How to Avoid Paying For Care
It can be shocking to realise you need thousands of pounds to pay for care homes. For that reason, it’s only normal that people look for ways to protect their assets.
The biggest concern for many is how to avoid selling their home to pay for care and how much savings can you have before paying for care? The truth is this isn’t a simple question to answer. This text below will explain how you can possibly mitigate care fees rather than wholly avoiding them.
How to avoid paying for care is a very complex area. It’s best to consult a solicitor with expertise and experience in this area.
Ensure you get advice that’s tailored to your individual circumstances and backed up by a written report. Then, take as much time as possible to consider whether and how you wish to proceed. The being said, proper financial planning is the best way to get enough funds to meet care costs.
Here is a short video with advice on avoiding care fees.
What happens when you are self-funding your care and eventually run out of money?
You can seek local authority assistance once your capital reduces below £23,250. Keep in mind that if the care home fees are more than what the local authority is prepared to pay for, the costs will have to be topped up by a third party.
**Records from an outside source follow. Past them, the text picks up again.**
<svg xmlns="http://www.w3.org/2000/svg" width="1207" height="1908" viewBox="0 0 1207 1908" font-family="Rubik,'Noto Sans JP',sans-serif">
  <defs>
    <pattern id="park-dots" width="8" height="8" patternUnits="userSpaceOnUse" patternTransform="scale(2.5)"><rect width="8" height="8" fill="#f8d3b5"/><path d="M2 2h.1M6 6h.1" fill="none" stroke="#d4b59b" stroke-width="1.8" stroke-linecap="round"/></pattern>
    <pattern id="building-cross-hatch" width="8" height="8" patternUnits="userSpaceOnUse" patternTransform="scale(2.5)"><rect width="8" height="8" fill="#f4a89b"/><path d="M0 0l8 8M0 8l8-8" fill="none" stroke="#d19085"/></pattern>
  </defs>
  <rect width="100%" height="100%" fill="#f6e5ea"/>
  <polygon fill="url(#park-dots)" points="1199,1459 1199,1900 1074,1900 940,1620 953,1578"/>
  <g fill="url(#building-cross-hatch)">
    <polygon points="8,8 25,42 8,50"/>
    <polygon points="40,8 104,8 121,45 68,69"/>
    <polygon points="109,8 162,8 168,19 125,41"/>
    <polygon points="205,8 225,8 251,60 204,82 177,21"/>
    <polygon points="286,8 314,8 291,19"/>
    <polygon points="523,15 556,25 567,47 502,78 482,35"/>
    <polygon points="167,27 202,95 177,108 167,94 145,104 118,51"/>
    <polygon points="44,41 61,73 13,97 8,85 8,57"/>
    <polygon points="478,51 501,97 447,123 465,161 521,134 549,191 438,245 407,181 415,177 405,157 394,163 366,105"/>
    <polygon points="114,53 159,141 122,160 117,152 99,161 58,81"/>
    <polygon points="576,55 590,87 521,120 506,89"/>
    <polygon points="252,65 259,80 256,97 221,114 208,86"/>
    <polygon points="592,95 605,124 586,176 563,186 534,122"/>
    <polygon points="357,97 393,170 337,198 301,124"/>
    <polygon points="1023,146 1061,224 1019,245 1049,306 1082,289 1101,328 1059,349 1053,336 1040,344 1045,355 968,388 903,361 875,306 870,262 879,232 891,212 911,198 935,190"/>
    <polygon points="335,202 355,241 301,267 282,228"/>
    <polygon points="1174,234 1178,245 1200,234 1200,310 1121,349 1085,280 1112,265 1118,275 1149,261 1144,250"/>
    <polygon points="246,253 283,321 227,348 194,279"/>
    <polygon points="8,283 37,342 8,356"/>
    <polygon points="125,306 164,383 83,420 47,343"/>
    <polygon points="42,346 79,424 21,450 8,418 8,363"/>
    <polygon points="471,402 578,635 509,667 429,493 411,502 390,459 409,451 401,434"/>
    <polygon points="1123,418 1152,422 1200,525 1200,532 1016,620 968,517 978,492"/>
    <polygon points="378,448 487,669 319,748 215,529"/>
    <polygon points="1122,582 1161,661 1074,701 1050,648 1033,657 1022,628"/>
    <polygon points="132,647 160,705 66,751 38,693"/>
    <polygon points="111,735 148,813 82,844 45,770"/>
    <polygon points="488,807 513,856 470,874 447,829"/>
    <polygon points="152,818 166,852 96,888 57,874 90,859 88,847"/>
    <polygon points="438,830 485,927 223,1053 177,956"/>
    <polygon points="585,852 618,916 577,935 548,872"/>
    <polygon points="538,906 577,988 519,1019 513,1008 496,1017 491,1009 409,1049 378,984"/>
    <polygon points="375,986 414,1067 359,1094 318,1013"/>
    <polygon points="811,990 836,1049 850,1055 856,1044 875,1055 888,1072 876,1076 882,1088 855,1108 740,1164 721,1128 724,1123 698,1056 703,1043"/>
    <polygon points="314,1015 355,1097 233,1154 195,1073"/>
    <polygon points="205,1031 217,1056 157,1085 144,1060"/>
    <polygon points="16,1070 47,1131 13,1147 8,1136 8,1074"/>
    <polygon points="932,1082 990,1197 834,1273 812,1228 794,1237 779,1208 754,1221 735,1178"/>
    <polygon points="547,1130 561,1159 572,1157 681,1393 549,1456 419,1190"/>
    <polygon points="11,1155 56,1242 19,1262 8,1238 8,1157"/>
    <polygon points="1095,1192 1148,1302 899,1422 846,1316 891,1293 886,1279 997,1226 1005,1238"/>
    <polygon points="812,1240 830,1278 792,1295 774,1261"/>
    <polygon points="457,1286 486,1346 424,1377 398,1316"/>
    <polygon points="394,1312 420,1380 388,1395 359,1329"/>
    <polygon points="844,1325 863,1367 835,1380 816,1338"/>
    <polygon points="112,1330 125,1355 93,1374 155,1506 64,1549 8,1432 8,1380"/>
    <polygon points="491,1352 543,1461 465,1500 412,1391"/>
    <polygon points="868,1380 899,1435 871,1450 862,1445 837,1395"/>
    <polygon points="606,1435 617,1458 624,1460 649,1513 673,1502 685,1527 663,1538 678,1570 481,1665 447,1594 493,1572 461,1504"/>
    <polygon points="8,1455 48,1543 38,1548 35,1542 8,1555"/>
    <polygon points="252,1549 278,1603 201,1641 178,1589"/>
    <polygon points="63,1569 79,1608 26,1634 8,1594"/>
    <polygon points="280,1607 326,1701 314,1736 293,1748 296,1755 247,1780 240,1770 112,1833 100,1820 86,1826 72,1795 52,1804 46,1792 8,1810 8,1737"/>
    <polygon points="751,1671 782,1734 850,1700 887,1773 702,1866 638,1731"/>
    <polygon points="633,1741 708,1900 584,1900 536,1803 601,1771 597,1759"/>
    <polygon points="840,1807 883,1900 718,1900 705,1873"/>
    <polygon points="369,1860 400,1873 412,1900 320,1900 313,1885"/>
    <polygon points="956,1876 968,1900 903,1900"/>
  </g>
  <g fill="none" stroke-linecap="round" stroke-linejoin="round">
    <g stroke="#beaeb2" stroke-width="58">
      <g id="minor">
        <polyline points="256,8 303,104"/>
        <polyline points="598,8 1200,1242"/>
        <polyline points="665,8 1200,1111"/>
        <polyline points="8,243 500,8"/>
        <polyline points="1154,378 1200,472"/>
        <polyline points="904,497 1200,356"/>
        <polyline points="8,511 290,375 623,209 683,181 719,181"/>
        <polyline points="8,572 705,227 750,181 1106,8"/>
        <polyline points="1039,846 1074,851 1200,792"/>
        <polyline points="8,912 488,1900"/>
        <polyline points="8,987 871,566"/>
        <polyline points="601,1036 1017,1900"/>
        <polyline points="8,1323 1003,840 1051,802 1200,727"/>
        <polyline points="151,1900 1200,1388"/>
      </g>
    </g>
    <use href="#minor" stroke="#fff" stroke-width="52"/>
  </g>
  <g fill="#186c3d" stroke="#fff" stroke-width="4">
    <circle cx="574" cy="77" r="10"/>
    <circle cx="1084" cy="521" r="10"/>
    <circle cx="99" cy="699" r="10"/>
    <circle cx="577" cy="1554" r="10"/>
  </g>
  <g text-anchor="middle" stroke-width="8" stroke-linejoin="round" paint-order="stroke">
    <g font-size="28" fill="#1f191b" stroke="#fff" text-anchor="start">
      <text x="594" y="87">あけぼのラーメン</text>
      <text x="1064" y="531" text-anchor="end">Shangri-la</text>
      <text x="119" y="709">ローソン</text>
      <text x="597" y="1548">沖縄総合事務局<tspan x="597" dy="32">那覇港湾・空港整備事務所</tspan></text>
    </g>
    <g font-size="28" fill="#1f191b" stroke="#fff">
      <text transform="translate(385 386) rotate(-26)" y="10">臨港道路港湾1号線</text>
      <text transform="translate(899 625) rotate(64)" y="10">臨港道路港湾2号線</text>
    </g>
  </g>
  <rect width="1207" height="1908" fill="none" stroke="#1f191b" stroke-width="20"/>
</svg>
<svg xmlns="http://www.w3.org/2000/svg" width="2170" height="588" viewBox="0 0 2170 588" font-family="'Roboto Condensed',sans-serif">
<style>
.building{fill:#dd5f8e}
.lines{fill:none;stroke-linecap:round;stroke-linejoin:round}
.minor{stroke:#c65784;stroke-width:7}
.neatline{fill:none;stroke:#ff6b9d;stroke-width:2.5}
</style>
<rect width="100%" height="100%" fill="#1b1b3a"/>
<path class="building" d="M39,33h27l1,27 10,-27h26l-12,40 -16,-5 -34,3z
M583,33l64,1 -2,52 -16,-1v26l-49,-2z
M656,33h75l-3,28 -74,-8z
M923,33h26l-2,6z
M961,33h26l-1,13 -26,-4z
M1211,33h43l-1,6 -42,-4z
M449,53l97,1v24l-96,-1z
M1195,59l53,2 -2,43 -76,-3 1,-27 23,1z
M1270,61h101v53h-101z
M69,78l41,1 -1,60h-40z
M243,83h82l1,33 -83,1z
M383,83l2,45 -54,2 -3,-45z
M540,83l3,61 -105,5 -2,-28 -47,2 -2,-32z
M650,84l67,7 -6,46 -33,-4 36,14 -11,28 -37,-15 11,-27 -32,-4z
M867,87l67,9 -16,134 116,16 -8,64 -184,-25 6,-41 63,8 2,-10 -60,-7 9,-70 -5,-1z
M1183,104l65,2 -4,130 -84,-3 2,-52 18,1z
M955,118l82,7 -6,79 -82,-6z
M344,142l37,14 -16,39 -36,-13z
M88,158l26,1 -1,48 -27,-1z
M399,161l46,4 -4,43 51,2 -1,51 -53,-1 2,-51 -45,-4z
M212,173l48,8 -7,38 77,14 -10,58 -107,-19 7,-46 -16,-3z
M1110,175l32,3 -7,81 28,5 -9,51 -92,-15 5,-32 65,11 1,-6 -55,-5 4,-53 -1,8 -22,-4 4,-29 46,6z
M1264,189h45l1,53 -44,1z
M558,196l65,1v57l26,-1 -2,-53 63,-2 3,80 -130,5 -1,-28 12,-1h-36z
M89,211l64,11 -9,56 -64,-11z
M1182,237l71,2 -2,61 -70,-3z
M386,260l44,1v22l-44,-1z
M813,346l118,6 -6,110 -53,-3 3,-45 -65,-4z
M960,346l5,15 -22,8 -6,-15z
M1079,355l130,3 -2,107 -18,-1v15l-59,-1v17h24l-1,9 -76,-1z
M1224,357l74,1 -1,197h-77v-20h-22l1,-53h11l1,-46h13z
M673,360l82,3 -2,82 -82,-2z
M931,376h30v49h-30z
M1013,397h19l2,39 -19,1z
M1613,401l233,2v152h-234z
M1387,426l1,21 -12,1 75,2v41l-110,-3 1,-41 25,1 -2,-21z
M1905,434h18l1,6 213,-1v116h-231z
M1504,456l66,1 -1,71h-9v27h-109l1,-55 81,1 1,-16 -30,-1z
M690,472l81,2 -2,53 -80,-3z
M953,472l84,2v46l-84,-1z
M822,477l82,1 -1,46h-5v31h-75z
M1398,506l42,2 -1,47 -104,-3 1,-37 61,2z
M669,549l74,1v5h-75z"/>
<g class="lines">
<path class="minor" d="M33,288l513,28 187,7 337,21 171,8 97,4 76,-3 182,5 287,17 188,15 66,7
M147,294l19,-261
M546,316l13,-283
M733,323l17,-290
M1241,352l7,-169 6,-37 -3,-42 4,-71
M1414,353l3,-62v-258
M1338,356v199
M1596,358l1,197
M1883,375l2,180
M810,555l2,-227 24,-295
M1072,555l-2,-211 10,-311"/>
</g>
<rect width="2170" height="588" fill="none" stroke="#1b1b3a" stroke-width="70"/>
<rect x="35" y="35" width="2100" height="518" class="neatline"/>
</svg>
This can be a great idea if the third party can do so in the long term. You can also check to see if the care provider can continue to offer their services at social services funding rates, or better yet, move a less expensive care home.
Funding care is just one piece of the care puzzle. There are several other things to look into when you need care.
Some of them include having a lasting power of attorney, making a will, not forgetting the emotional impact that comes with needing social care or ageing. Hopefully, this guide will help you find quality care at affordable rates.
Another thing to be mindful of is that the government are also looking at something called the social care premium, which will mean those over the age of 40 will be required to save towards their future costs. This is something that you should keep an eye on.